As for whether the rest of the world needs another wikitext parser:
well, they keep writing them, so there must be some reason why this
keeps happening. It's true that language chauvinism plays a part, but
the inflexibility of the current approach is probably a big factor as
well. The current system mashes parsing and emitting to HTML together,
very intimately, and a lot of people would like those to be separate.
- if they're doing research or stats, and want a more "pure", more
normalized form than HTML or Wikitext.
- if they're Google, and they want to get all the city infobox data
and reuse it (this is a real request we've gotten)
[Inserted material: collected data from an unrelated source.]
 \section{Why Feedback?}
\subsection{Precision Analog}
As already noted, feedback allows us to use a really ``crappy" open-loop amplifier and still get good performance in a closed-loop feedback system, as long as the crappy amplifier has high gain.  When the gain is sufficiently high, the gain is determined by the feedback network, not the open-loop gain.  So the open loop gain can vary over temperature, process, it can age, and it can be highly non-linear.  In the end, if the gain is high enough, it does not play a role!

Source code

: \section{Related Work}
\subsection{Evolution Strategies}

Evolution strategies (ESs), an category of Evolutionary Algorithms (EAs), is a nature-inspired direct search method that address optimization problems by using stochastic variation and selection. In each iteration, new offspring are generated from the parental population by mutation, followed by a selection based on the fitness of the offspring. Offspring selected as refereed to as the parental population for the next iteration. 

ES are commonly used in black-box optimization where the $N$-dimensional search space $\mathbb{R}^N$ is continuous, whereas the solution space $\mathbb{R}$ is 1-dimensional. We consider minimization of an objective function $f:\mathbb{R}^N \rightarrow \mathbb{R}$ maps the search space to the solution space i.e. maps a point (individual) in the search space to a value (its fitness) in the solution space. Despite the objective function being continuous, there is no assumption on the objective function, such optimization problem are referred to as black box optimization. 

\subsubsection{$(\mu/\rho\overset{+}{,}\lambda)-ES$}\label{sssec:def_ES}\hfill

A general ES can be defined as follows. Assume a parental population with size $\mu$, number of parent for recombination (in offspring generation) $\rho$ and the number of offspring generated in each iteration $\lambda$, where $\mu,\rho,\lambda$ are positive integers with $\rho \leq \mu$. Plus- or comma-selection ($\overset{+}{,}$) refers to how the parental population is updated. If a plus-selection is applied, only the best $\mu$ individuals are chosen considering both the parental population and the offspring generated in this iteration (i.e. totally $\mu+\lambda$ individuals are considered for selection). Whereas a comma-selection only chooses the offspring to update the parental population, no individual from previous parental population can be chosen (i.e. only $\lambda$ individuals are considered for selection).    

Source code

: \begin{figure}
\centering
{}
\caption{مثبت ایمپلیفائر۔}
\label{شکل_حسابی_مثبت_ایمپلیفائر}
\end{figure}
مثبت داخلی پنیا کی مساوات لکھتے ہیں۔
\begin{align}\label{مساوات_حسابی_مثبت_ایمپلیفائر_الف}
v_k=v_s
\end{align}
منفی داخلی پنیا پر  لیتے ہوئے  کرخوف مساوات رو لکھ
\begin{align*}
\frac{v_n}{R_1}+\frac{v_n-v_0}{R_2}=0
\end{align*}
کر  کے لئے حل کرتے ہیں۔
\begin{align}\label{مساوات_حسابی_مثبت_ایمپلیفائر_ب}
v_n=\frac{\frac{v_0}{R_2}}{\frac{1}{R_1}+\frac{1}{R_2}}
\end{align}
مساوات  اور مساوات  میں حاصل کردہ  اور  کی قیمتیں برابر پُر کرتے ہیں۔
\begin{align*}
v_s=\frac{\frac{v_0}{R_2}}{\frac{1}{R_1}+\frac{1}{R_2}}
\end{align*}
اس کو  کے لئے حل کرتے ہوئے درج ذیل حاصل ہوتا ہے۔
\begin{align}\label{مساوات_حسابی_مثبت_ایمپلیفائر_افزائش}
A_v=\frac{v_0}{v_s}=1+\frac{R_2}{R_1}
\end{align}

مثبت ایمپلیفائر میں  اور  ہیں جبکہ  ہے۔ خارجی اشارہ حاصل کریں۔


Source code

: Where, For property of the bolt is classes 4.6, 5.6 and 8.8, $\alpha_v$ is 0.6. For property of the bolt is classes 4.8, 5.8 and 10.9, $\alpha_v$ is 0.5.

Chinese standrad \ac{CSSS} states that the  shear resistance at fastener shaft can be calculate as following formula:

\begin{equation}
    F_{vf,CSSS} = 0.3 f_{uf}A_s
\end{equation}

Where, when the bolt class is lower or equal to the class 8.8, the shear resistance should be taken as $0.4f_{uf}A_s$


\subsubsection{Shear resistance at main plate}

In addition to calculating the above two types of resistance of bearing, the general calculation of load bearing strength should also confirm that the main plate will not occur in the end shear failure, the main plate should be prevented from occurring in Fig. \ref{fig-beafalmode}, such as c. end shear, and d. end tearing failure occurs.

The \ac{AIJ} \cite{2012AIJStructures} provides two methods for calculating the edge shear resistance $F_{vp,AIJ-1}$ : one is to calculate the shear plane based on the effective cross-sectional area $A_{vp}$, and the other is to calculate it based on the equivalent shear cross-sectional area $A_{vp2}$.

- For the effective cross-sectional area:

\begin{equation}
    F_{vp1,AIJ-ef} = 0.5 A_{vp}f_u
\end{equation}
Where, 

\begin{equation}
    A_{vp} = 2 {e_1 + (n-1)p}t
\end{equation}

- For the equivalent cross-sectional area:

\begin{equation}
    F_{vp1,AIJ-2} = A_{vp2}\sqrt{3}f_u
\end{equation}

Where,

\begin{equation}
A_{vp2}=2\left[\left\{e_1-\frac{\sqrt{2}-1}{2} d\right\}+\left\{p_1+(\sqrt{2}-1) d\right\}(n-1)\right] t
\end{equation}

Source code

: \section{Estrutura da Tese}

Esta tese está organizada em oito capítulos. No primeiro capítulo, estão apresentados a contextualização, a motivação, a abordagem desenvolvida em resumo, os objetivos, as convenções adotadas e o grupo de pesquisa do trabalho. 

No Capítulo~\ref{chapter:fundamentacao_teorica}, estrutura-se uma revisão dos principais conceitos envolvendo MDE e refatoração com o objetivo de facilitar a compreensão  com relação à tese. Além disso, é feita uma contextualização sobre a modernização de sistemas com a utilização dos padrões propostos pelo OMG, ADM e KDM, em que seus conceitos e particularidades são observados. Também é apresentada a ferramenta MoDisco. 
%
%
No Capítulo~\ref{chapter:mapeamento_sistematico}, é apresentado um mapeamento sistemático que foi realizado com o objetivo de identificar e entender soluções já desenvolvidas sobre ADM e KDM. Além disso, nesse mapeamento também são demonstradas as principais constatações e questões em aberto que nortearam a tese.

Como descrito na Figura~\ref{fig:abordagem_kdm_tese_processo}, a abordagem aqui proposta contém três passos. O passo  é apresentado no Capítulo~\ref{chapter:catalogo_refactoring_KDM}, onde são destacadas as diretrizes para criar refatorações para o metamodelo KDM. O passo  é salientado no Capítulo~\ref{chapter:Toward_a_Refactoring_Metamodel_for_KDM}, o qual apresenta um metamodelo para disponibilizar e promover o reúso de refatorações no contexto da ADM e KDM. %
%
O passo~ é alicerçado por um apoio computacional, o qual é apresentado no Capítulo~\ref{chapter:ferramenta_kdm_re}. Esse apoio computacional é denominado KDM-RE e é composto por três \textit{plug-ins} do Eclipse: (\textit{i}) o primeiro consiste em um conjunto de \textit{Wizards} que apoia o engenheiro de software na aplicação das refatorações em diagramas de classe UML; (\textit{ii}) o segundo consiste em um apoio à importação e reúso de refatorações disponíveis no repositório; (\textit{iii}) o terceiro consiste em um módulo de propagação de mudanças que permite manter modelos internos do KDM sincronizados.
- if they're OpenStreetMaps, and the same thing;
- if they're emitting to a different format (PDF, LaTeX, books);
- if they're emitting to HTML but with different needs (like mobile);
And then there's the stuff which you didn't know you wanted, but which
becomes easy once you have a more flexible parser.
A couple of months ago I wrote a mini PEG-based wikitext parser in
JavaScript, that Special:UploadWizard is using, today, live on Commons.
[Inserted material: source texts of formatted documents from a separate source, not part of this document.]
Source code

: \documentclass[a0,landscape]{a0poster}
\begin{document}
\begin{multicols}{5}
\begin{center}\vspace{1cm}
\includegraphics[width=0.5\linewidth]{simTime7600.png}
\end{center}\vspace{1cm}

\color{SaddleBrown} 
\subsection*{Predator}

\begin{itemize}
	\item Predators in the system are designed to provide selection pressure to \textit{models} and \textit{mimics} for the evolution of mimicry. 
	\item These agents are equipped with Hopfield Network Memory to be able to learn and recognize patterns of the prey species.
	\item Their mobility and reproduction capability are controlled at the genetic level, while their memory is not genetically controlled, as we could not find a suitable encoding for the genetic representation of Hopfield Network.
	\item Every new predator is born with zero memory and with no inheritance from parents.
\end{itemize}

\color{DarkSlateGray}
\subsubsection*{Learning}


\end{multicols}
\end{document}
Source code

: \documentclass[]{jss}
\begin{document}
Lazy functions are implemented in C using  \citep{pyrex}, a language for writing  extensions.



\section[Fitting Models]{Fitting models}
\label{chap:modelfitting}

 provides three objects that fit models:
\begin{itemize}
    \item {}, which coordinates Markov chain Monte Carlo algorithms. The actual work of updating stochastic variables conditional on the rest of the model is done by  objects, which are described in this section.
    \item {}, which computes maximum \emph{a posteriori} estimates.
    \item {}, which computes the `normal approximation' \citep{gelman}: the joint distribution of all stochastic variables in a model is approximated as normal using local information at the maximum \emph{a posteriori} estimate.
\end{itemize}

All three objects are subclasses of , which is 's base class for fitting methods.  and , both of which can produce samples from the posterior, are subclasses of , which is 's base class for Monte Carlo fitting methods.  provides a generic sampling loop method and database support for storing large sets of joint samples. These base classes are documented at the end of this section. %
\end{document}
http://svn.wikimedia.org/viewvc/mediawiki/trunk/extensions/UploadWizard/res…
http://svn.wikimedia.org/viewvc/mediawiki/trunk/extensions/UploadWizard/res…
While it was a bit of a heavy download (7K compressed) this gave me the
ability to do pluralizations in the frontend (e.g. "3 out of 5 uploads
complete") even for difficult languages like Arabic. Great!
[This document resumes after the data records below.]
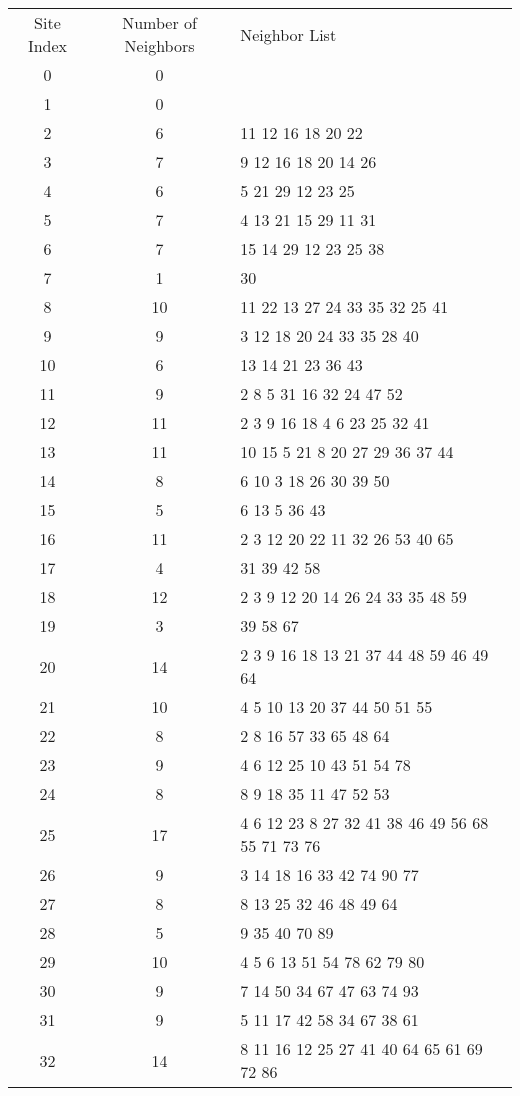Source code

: \documentclass{standalone}
\begin{document}
\begin{tabular}{c c l}Site Index & Number of Neighbors & Neighbor List \\
0 & 0 &  \\
1 & 0 &  \\
2 & 6 & 11 12 16 18 20 22 \\
3 & 7 & 9 12 16 18 20 14 26 \\
4 & 6 & 5 21 29 12 23 25 \\
5 & 7 & 4 13 21 15 29 11 31 \\
6 & 7 & 15 14 29 12 23 25 38 \\
7 & 1 & 30 \\
8 & 10 & 11 22 13 27 24 33 35 32 25 41 \\
9 & 9 & 3 12 18 20 24 33 35 28 40 \\
10 & 6 & 13 14 21 23 36 43 \\
11 & 9 & 2 8 5 31 16 32 24 47 52 \\
12 & 11 & 2 3 9 16 18 4 6 23 25 32 41 \\
13 & 11 & 10 15 5 21 8 20 27 29 36 37 44 \\
14 & 8 & 6 10 3 18 26 30 39 50 \\
15 & 5 & 6 13 5 36 43 \\
16 & 11 & 2 3 12 20 22 11 32 26 53 40 65 \\
17 & 4 & 31 39 42 58 \\
18 & 12 & 2 3 9 12 20 14 26 24 33 35 48 59 \\
19 & 3 & 39 58 67 \\
20 & 14 & 2 3 9 16 18 13 21 37 44 48 59 46 49 64 \\
21 & 10 & 4 5 10 13 20 37 44 50 51 55 \\
22 & 8 & 2 8 16 57 33 65 48 64 \\
23 & 9 & 4 6 12 25 10 43 51 54 78 \\
24 & 8 & 8 9 18 35 11 47 52 53 \\
25 & 17 & 4 6 12 23 8 27 32 41 38 46 49 56 68 55 71 73 76 \\
26 & 9 & 3 14 18 16 33 42 74 90 77 \\
27 & 8 & 8 13 25 32 46 48 49 64 \\
28 & 5 & 9 35 40 70 89 \\
29 & 10 & 4 5 6 13 51 54 78 62 79 80 \\
30 & 9 & 7 14 50 34 67 47 63 74 93 \\
31 & 9 & 5 11 17 42 58 34 67 38 61 \\
32 & 14 & 8 11 16 12 25 27 41 40 64 65 61 69 72 86 \\

\end{tabular}
\end{document}
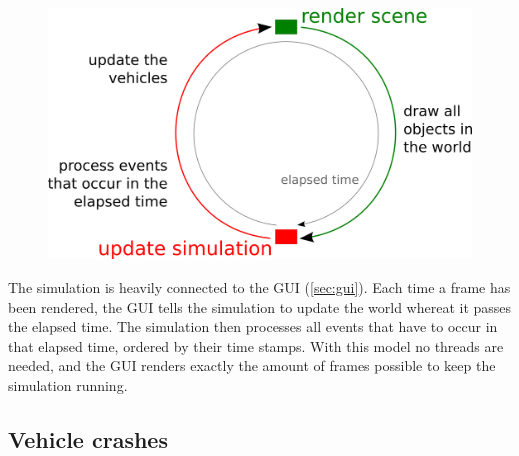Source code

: \begin{figure}[H]
\begin{center}
\includegraphics[scale=0.5]{images/simulationprocess.png}
\end{center}
\end{figure}

\noindent The simulation is heavily connected to the GUI (\ref{sec:gui}). Each
time a frame has been rendered, the GUI tells the simulation to update the 
world whereat it passes the elapsed time. The simulation then processes all
events that have to occur in that elapsed time, ordered by their time stamps.
With this model no threads are needed, and the GUI renders exactly the amount
of frames possible to keep the simulation running.

\subsection{Vehicle crashes}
But the unexpected benefit was that it also made it a snap to add very
complicated interface behaviour to our message strings. Actually, right
now, with this library + the ingenious way that wikitext does i18n, we
may have one of the best libraries out there for internationalized user
interfaces. I'm considering splitting it off; it could be useful for any
project that used translatewiki.
But I don't actually want to use JavaScript for anything but the final
rendering stages (I'd rather move most of this parser to PHP) so stay tuned.
Anyway, I think it's obviously possible for us to do some RTE, and some
of this stuff, with the current parser. But I'm optimistic that a new
parsing strategy will be a huge benefit to our community, and our
partners, and partners we didn't even know we could have. Imagine doing
RTE with an implementation in a JS frontend, that is generated from some
of the same sources that the PHP backend uses.
For what it's worth: whenever I meet with Wikia employees the topic is
always about what MediaWiki and the WMF can do to make their RTE hacks
obsolete. That doesn't mean that their RTE isn't the right way forward,
but the people who wrote it don't seem to be very strong advocates for
it. But I don't want to put words in their mouth; maybe one of them can
add more to this thread?
--
Neil Kandalgaonkar <neilk(a)wikimedia.org>